TASKS AND EXERCISES:
**1)** Can you quote the forum thread on MIDI and audio threads from "Have a look" up to and including "general purpose library.", word for word?
**2)** How would the forum thread on MIDI and audio threads go on from the point where it stops?

PAGE EXTRACT:
I have to do some more thinking about this.

I still have lots of questions and research to do, so it would be nice to see how other tackle this?

stratum · Post by **stratum** » Wed Feb 01, 2017 11:33 pm

Have a look at https://www.threadingbuildingblocks.org/ it's now available under Apache license (i.e. free as in almost any sense except that the copyright belongs to intel). May contain many things that probably should not be used in a rt-audio thread, so use with care, it's a general purpose library.

d__b · Post by **d__b** » Wed Feb 01, 2017 11:38 pm

AUTO-ADMIN: Non-MP3, WAV, OGG, SoundCloud, YouTube, Vimeo, Twitter and Facebook links in this post have been protected automatically. Once the member reaches 5 posts the links will function as normal.

JCJR, thanks for the input, this will be a short answer since it's late here (Sweden) and I am really tired and need to go to bed ASAP.

I agree to your suggestion to keep things simple and it might be wise to use fixed size data structures, but then again I have some features I am interested in that might require more dynamic sizes (hint: might borow some ideas from music21 http://web.mit.edu/music21/ (http://web.mit.edu/music21/)).

My plan is as you suggested three main threads (main eventloop/UI, Midi I/O and Audio), but I will also need to create threads to load/save samples from/to storage.

I was thinking about adding some layer to transform the internal data structures to an external format when i serialize it to storage, but thats a problem I will save for later.

JCJR · Post by **JCJR** » Thu Feb 02, 2017 6:35 am

stratum wrote:
For instance if a Midi event structure needs 20 bytes or whatever to handle all contingencies
Is this just to support future file format extensions or somehow a set of midi events happen to be related and groupped together as a single one? I have never received such a long midi event from a keyboard, but, I have only played two different devices so far and never seen a large variety of them. Leaving the original data inact and adding changes made by the user as extra fields makes sense, perhaps that's the way that space is being used? (just imagining)

Hi Stratum

20 bytes was just a number plucked out of the air. Except for sysex, which can be about any arbitrary size, the max length of an individual midi message would be 3 bytes though there are also 2 byte and 1 byte message types, and also "running status" which sometimes helps further compact the stream, a little bit.

I typically treated sysex as "something different than other midi" so that everything else would fit in the same sized event container, the event structure.

SUPPLIED MATERIAL:
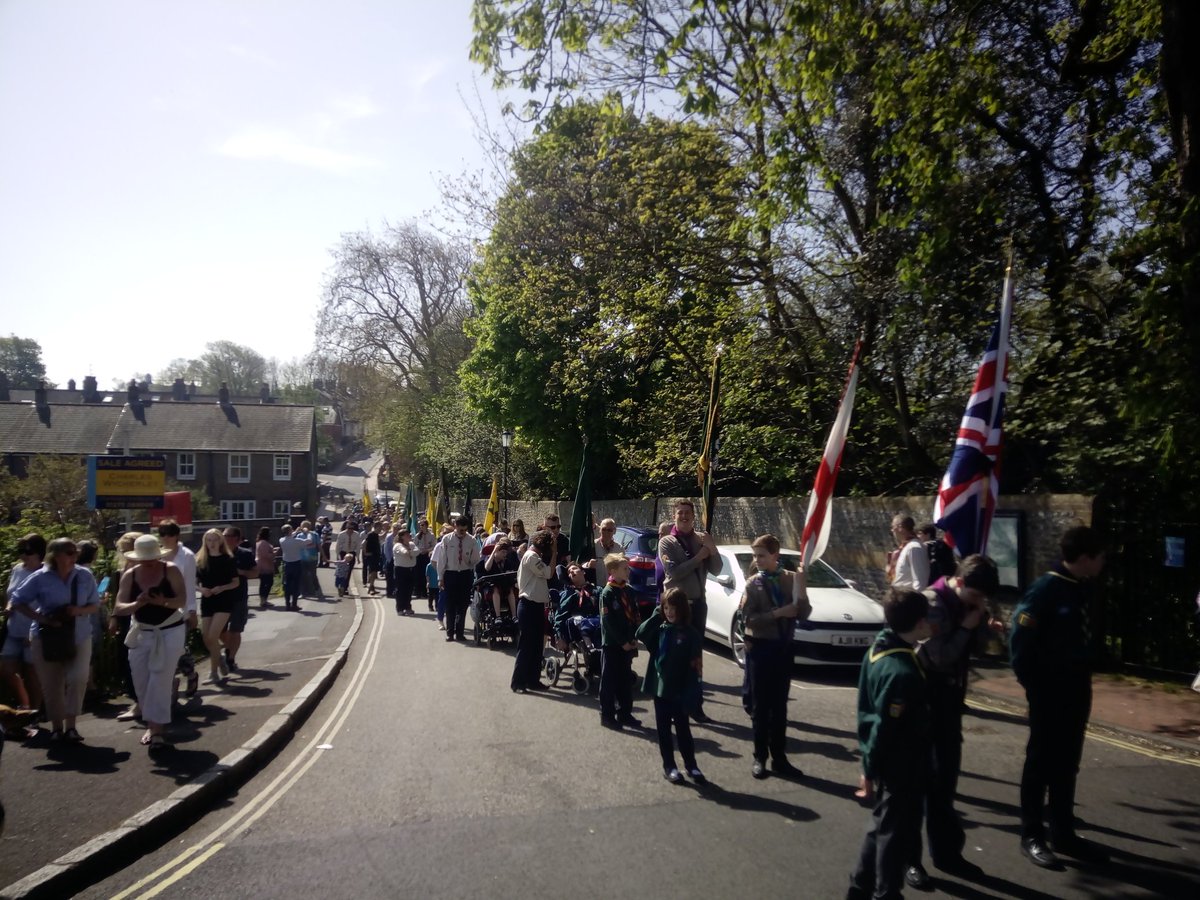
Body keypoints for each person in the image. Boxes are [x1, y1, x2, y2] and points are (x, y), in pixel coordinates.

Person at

ANSWERS:
**1)**
Have a look at https://www.threadingbuildingblocks.org/ it's now available under Apache license (i.e. free as in almost any sense except that the copyright belongs to intel). May contain many things that probably should not be used in a rt-audio thread, so use with care, it's a general purpose library.

**2)**
Possible fields in a midi event structure would be midi bytes 1, 2, 3. A TickTimestamp field. Possibly a NoteDurationInTicks field. Maybe the release velocity of the paired note-off (after recording, a process would sort thru the data matching note-ons with note-offs, filling in the NoteDuration fields of the noteon events, and marking the now-redundant note-off events for pruning and deletion after the new-recorded track is parsed.

I usually used int32 for tick timestamp and duration, but maybe if doing it over again I'd store timestamp and duration as floats or doubles.

Non-note data would typically not utilize the duration field, so probably set to zero and ignored for non-note events. But maybe some other purpose could be used for that field for controller or pitch bend events.

Midi processing probably takes such a small amount of processing nowadays compared to audio, that vast inefficiencies can be ignored without hurting anything. However, so far as I know modern cpu's can faster-read/write 16, 32, 64 bit values compared to bytes, so it might be considered an advantage to store byte1, byte2, byte3 as shorts or longs if the computer can load those faster than bytes, and if that would matter any more on modern fast computers.

It might also be considered an advantage to store the event midi channel in a separate field in the parsed event structure, so that channel-sensitive parsing or editing doesn't have to constantly load the status byte and mask the byte to find out the channel of each event.

One thing that is useful is a field of flags. We kept coming up with need for new flags once in awhile, so having some pre-allocated empty spares to later define came in handy. We usually used each bit in an int as its own flag, like a bit array.

Maybe one bit for Mute This Event. A bit for Marked for Deletion. A bit for This Event Is Selected (for instance non-contiguous selections in a piano roll or notation edit window).

It really depends on what one wants to accomplish, what data one might want to put in an event structure.

noizebox · Post by **noizebox** » Thu Feb 02, 2017 9:49 am

d__b wrote:Then I will send messages over the lock free fifo to the audio thread to create an read only version of the data there.

I haven't decided on exactly how I will do this, but one obvious solution would be to send a message/command for every change in the main threads data to the audio thread so it can apply the same changes to its data.
...
I might skip stl containers and use some kind of intrusive containers or something more low level like c structs.

I might be more inclined to divide the data so that some data is owned by the rt thread and some by the non-rt thread instead of duplicating all data on both sides of the barrier. It seems a bit wasteful to me.

You're building this in C++ I assume? I would advice against using too much low level C-data and in case you have to, build C++ wrappers around them. Simply because c++ abstractions will likely be more elegant and easier to use, and correctly written, they shouldn't incur any extra overhead. If the aim is for instance to have data structures that can be copied like c structs and of uniform size , that can still be achieved with C++ tools.

You could also look into using eastl https://github.com/electronicarts/EASTLwhich was recently open sourced, it has some useful containers that are absent from stl, like fixed size lists (with a continuous and pre-allocated storage) and intrusive containers.

d__b · Post by **d__b** » Thu Feb 02, 2017 12:52 pm

AUTO-ADMIN: Non-MP3, WAV, OGG, SoundCloud, YouTube, Vimeo, Twitter and Facebook links in this post have been protected automatically. Once the member reaches 5 posts the links will function as normal.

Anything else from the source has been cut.